Despite the increase in prevalence of hypercalcemia during the observation period of our study, the percentage of patients taking calcium-based phosphate binders also increased. One possible explanation is related to the bureaucracy involved to get sevelamer hydrochloride from the public health system in some regions of Brazil, where a proof of high serum calcium is required before getting the non-calcium based phosphate binder. Unfortunately, there is no data on this in the BRAZPD database. Changes in the membrane profile may also have contributed to the greater number of patients with hypercalcemia. Exposure to bio-incompatible PD solutions is a factor that may affect the peritoneal membrane and lead to a progressive increase in the transport status. The higher the transport status, the higher the calcium absorbed from the peritoneal cavity23.

In our study, only 26.7% of patients had iPTH levels within the range suggested by international guidelines10 during the study follow-up. However, the lack of absolute information about the use of calcitriol, nutritional forms of vitamin D, and vitamin D analogs limits the definition of whether further improvement in reaching clinical targets would have been possible.
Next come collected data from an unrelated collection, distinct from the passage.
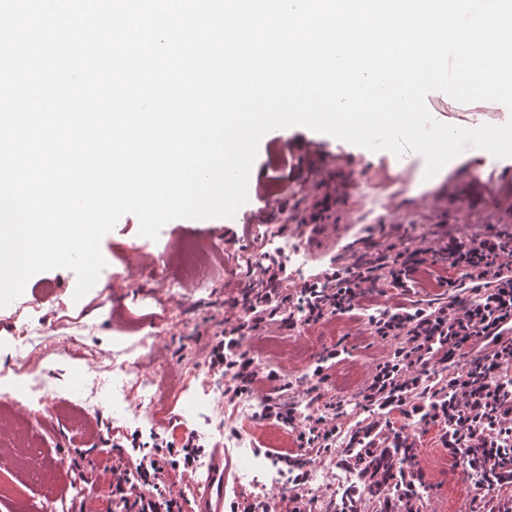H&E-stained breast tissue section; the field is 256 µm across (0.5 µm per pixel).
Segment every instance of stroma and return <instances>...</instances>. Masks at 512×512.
I'll list each match as a JSON object with an SVG mask.
<instances>
[{
    "mask_svg": "<svg viewBox=\"0 0 512 512\" xmlns=\"http://www.w3.org/2000/svg\"><path fill=\"white\" fill-rule=\"evenodd\" d=\"M425 104L439 122L468 127L485 123L500 125L512 119V110L485 101L484 111L461 103L440 91L427 94ZM290 146L306 151V169L298 189L280 201L298 219L310 217L325 187L341 198V207L327 211L323 242L308 249L307 233L296 224L269 222L265 204L248 196L230 218L174 219L157 238L140 235L135 215H123L100 242L106 273L82 297L75 298L77 277L58 268L37 273L22 295L0 308V372L19 366L20 334L30 328V340L42 347L35 374L49 390L52 406L39 428L24 436L32 453L21 461L11 442L0 445V512H45L47 501H56L58 512H104L110 502V480L103 471L115 456L103 439L124 449L151 448L163 441L178 449L188 438H204V455H212L216 441L207 437L203 419L185 410L195 397L190 372L207 375L208 345L224 327L231 306L261 284L250 268L275 256L289 263L280 251L287 242L304 248L309 259L301 274H291L287 288H300L307 276L325 266L347 267L358 259L376 260L389 246L419 245L422 240L473 238L495 231L512 233V221L500 216L491 201L512 203V158L459 155L435 176H427L426 163L418 153L402 155L372 151L304 126L270 131L261 140L255 166L266 161L270 146ZM370 179L378 195L374 209L361 207L358 197L363 179ZM218 247L223 263L207 270L208 290L187 287L180 293L161 288L163 276L179 273V246L187 241ZM165 254L157 265L153 255ZM395 289L377 286L358 301L356 309L329 316L312 326L274 327L249 337L246 345L260 367L278 372L290 389L286 399L303 412L307 397L295 379L322 368L324 391L340 397L343 414L337 424L342 444L365 426L370 415L362 407V394L373 366L388 357L393 343L369 335L366 318L396 304ZM132 365L135 374L154 375L165 367L162 383L169 393L167 427L156 430L127 422L112 410V367ZM354 379L355 387L341 394L340 384ZM84 390L93 396L95 411L86 423H78V406L72 393ZM394 430L402 433L416 450L417 486L422 499L419 512H476L478 488L458 471L449 457L440 426H414L406 414L391 416ZM94 471L99 479L92 498L78 492L80 471Z\"/></svg>",
    "mask_w": 512,
    "mask_h": 512,
    "instance_id": "obj_1",
    "label": "stroma"
}]
</instances>
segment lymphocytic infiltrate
Listing matches in <instances>:
<instances>
[{"label": "lymphocytic infiltrate", "mask_w": 512, "mask_h": 512, "mask_svg": "<svg viewBox=\"0 0 512 512\" xmlns=\"http://www.w3.org/2000/svg\"><path fill=\"white\" fill-rule=\"evenodd\" d=\"M445 262L472 281L466 297L452 296L412 308L399 305L369 318L371 335L393 339L391 354L371 370L362 400L379 418L400 409L420 423L444 430L450 457L478 449L500 469L479 512H512L502 489L512 486V236L491 233L472 240L442 239L428 246L397 251L391 262H365L342 269L328 265L304 281L297 294L283 287L285 266L276 259L253 270L264 292L247 298L241 312L225 317V328L212 341L207 365L224 375V398L234 401L254 391L258 376L276 384L275 371L260 373L243 343L274 324L294 319L318 322L355 308L365 289L379 280L408 294L414 273L428 262ZM266 419L295 427L303 448H335L341 405L332 401L295 421L274 393L264 398ZM171 448L155 443L149 465L131 473L128 458L111 465V512H182L167 486Z\"/></svg>", "instance_id": "f902f5d3"}]
</instances>
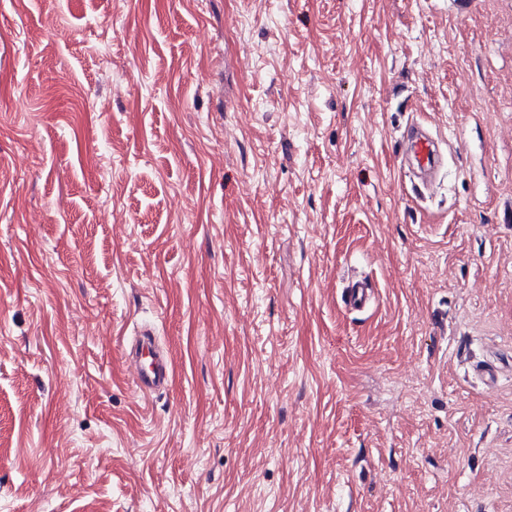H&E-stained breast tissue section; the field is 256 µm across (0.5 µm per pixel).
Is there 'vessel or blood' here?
I'll use <instances>...</instances> for the list:
<instances>
[{
    "label": "vessel or blood",
    "mask_w": 512,
    "mask_h": 512,
    "mask_svg": "<svg viewBox=\"0 0 512 512\" xmlns=\"http://www.w3.org/2000/svg\"><path fill=\"white\" fill-rule=\"evenodd\" d=\"M404 151L413 167L423 174H433L441 163V155L428 129L419 122L409 125L404 136ZM377 289L366 277L348 280L341 290V300L351 311L365 312L377 301ZM124 357L133 371L136 390L144 396L166 391L172 367L155 333L149 329L135 332L131 342L124 345Z\"/></svg>",
    "instance_id": "1"
}]
</instances>
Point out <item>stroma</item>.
<instances>
[{
  "instance_id": "obj_1",
  "label": "stroma",
  "mask_w": 512,
  "mask_h": 512,
  "mask_svg": "<svg viewBox=\"0 0 512 512\" xmlns=\"http://www.w3.org/2000/svg\"><path fill=\"white\" fill-rule=\"evenodd\" d=\"M509 207L512 0H0V512H512ZM405 156L421 174L435 173L441 163V155L434 138L420 122H413L404 136ZM376 286L368 277H355L348 280L341 290V300L351 311L365 312L370 310L377 301ZM123 340L124 357L133 371L135 389L143 396L167 390L172 377L169 357L151 329L135 331L131 342Z\"/></svg>"
}]
</instances>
Our study has some limitations including all those normally related to any observational study such as lack of longitudinal data on residual renal function, lack of data on peritoneal membrane status, no information about the doses and frequency of the phosphate binders prescribed, missing data on iPTH and ALP, and lack of control of patient adherence to medication and diet. Strengths of our study include the large sample size with an excellent external validity, laboratory values of calcium and phosphorus collected monthly, and longitudinal data on the use of phosphate binders.

In conclusion, we observed a high prevalence of biochemical disturbances of CKD-MBD markers in this nation-wide PD cohort. Additionally, initiation of PD was not enough to reduce the high prevalence of calcium and phosphorus disturbances in a public health system that provides free access to dialysis, low-Ca dialysate, calcitriol, and phosphate binders. Further studies are needed to identify the causes behind the difficulties of PD centers in achieving the current recommended targets for serum levels of calcium and phosphorus.